> [GIVEN RECORDS]
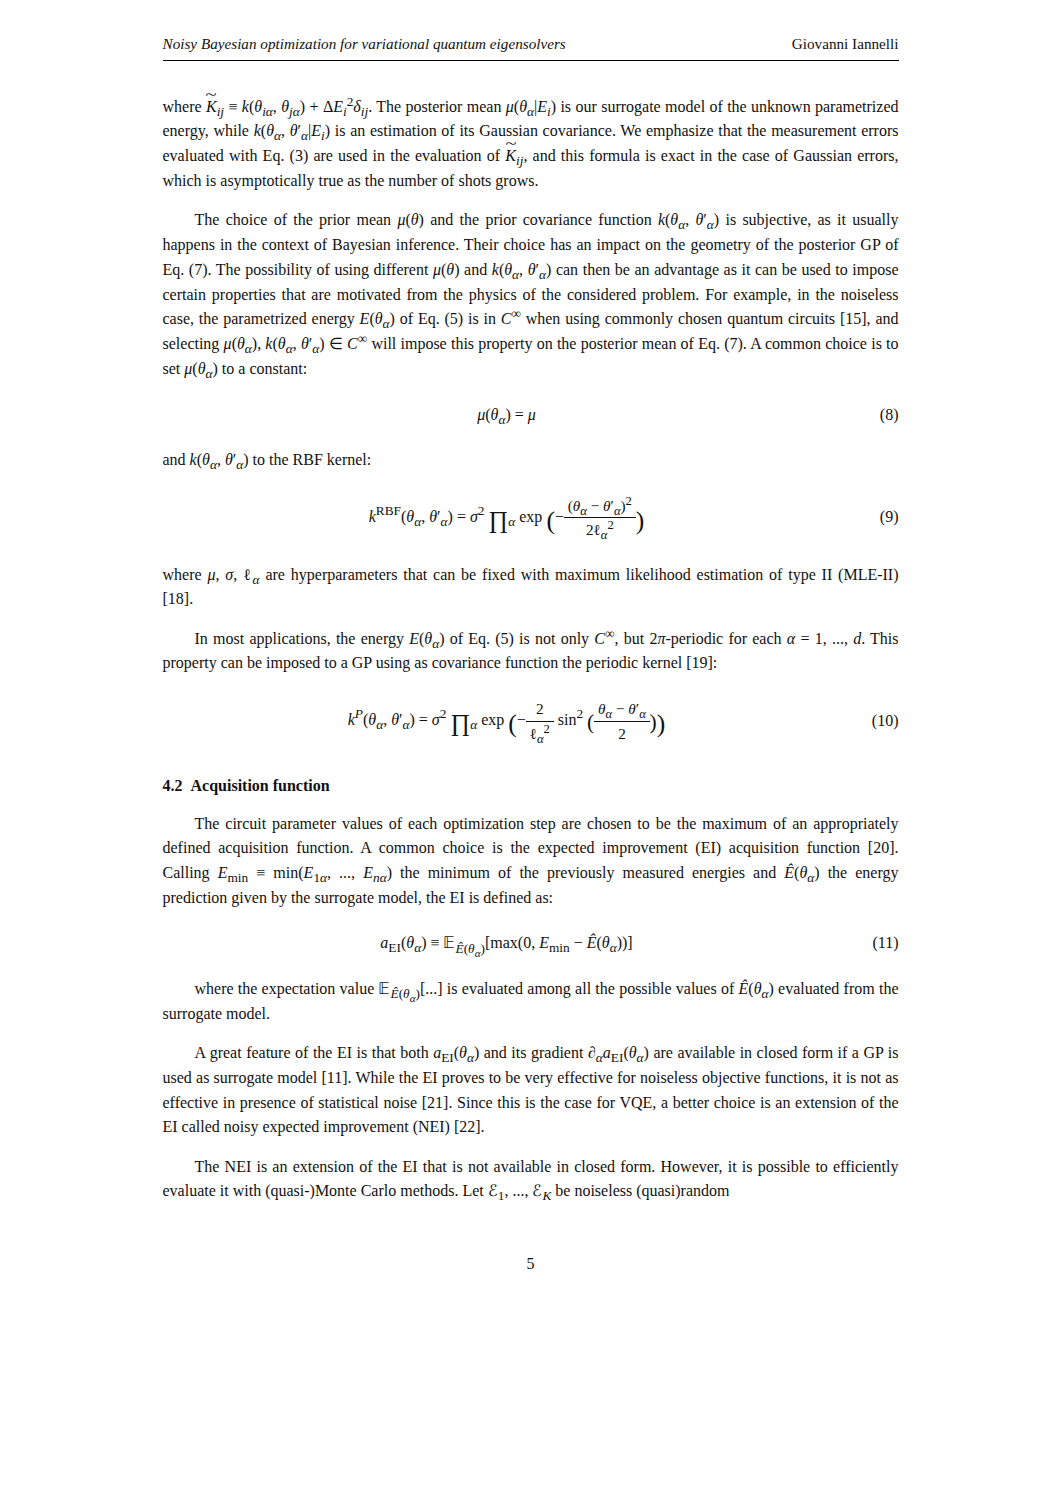Noisy Bayesian optimization for variational quantum eigensolvers Giovanni Iannelli
where Kij ≡ k(θiα, θjα) + ΔEi2δij. The posterior mean μ(θα|Ei) is our surrogate model of the unknown parametrized energy, while k(θα, θ′α|Ei) is an estimation of its Gaussian covariance. We emphasize that the measurement errors evaluated with Eq. (3) are used in the evaluation of Kij, and this formula is exact in the case of Gaussian errors, which is asymptotically true as the number of shots grows.
The choice of the prior mean μ(θ) and the prior covariance function k(θα, θ′α) is subjective, as it usually happens in the context of Bayesian inference. Their choice has an impact on the geometry of the posterior GP of Eq. (7). The possibility of using different μ(θ) and k(θα, θ′α) can then be an advantage as it can be used to impose certain properties that are motivated from the physics of the considered problem. For example, in the noiseless case, the parametrized energy E(θα) of Eq. (5) is in C∞ when using commonly chosen quantum circuits [15], and selecting μ(θα), k(θα, θ′α) ∈ C∞ will impose this property on the posterior mean of Eq. (7). A common choice is to set μ(θα) to a constant:
μ(θα) = μ (8)
and k(θα, θ′α) to the RBF kernel:
kRBF(θα, θ′α) = σ2 ∏α exp (−(θα − θ′α)22ℓα2) (9)
where μ, σ, ℓα are hyperparameters that can be fixed with maximum likelihood estimation of type II (MLE-II) [18].
In most applications, the energy E(θα) of Eq. (5) is not only C∞, but 2π-periodic for each α = 1, ..., d. This property can be imposed to a GP using as covariance function the periodic kernel [19]:
kP(θα, θ′α) = σ2 ∏α exp (−2 ℓα2 sin2 (θα − θ′α 2)) (10)
4.2 Acquisition function
The circuit parameter values of each optimization step are chosen to be the maximum of an appropriately defined acquisition function. A common choice is the expected improvement (EI) acquisition function [20]. Calling Emin ≡ min(E1α, ..., Enα) the minimum of the previously measured energies and Ê(θα) the energy prediction given by the surrogate model, the EI is defined as:
aEI(θα) ≡ 𝔼Ê(θα)[max(0, Emin − Ê(θα))] (11)
where the expectation value 𝔼Ê(θα)[...] is evaluated among all the possible values of Ê(θα) evaluated from the surrogate model.
A great feature of the EI is that both aEI(θα) and its gradient ∂αaEI(θα) are available in closed form if a GP is used as surrogate model [11]. While the EI proves to be very effective for noiseless objective functions, it is not as effective in presence of statistical noise [21]. Since this is the case for VQE, a better choice is an extension of the EI called noisy expected improvement (NEI) [22].
The NEI is an extension of the EI that is not available in closed form. However, it is possible to efficiently evaluate it with (quasi-)Monte Carlo methods. Let ℰ1, ..., ℰK be noiseless (quasi)random
5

> [ASSIGNMENT] Skip the images and write out the rest of the listing exactly.

> [TASK RESULT]
Noisy Bayesian optimization for variational quantum eigensolvers Giovanni Iannelli
where Kij ≡ k(θiα, θjα) + ΔEi2δij. The posterior mean μ(θα|Ei) is our surrogate model of the unknown parametrized energy, while k(θα, θ′α|Ei) is an estimation of its Gaussian covariance. We emphasize that the measurement errors evaluated with Eq. (3) are used in the evaluation of Kij, and this formula is exact in the case of Gaussian errors, which is asymptotically true as the number of shots grows.
The choice of the prior mean μ(θ) and the prior covariance function k(θα, θ′α) is subjective, as it usually happens in the context of Bayesian inference. Their choice has an impact on the geometry of the posterior GP of Eq. (7). The possibility of using different μ(θ) and k(θα, θ′α) can then be an advantage as it can be used to impose certain properties that are motivated from the physics of the considered problem. For example, in the noiseless case, the parametrized energy E(θα) of Eq. (5) is in C∞ when using commonly chosen quantum circuits [15], and selecting μ(θα), k(θα, θ′α) ∈ C∞ will impose this property on the posterior mean of Eq. (7). A common choice is to set μ(θα) to a constant:
μ(θα) = μ (8)
and k(θα, θ′α) to the RBF kernel:
kRBF(θα, θ′α) = σ2 ∏α exp (−(θα − θ′α)22ℓα2) (9)
where μ, σ, ℓα are hyperparameters that can be fixed with maximum likelihood estimation of type II (MLE-II) [18].
In most applications, the energy E(θα) of Eq. (5) is not only C∞, but 2π-periodic for each α = 1, ..., d. This property can be imposed to a GP using as covariance function the periodic kernel [19]:
kP(θα, θ′α) = σ2 ∏α exp (−2 ℓα2 sin2 (θα − θ′α 2)) (10)
4.2 Acquisition function
The circuit parameter values of each optimization step are chosen to be the maximum of an appropriately defined acquisition function. A common choice is the expected improvement (EI) acquisition function [20]. Calling Emin ≡ min(E1α, ..., Enα) the minimum of the previously measured energies and Ê(θα) the energy prediction given by the surrogate model, the EI is defined as:
aEI(θα) ≡ 𝔼Ê(θα)[max(0, Emin − Ê(θα))] (11)
where the expectation value 𝔼Ê(θα)[...] is evaluated among all the possible values of Ê(θα) evaluated from the surrogate model.
A great feature of the EI is that both aEI(θα) and its gradient ∂αaEI(θα) are available in closed form if a GP is used as surrogate model [11]. While the EI proves to be very effective for noiseless objective functions, it is not as effective in presence of statistical noise [21]. Since this is the case for VQE, a better choice is an extension of the EI called noisy expected improvement (NEI) [22].
The NEI is an extension of the EI that is not available in closed form. However, it is possible to efficiently evaluate it with (quasi-)Monte Carlo methods. Let ℰ1, ..., ℰK be noiseless (quasi)random
5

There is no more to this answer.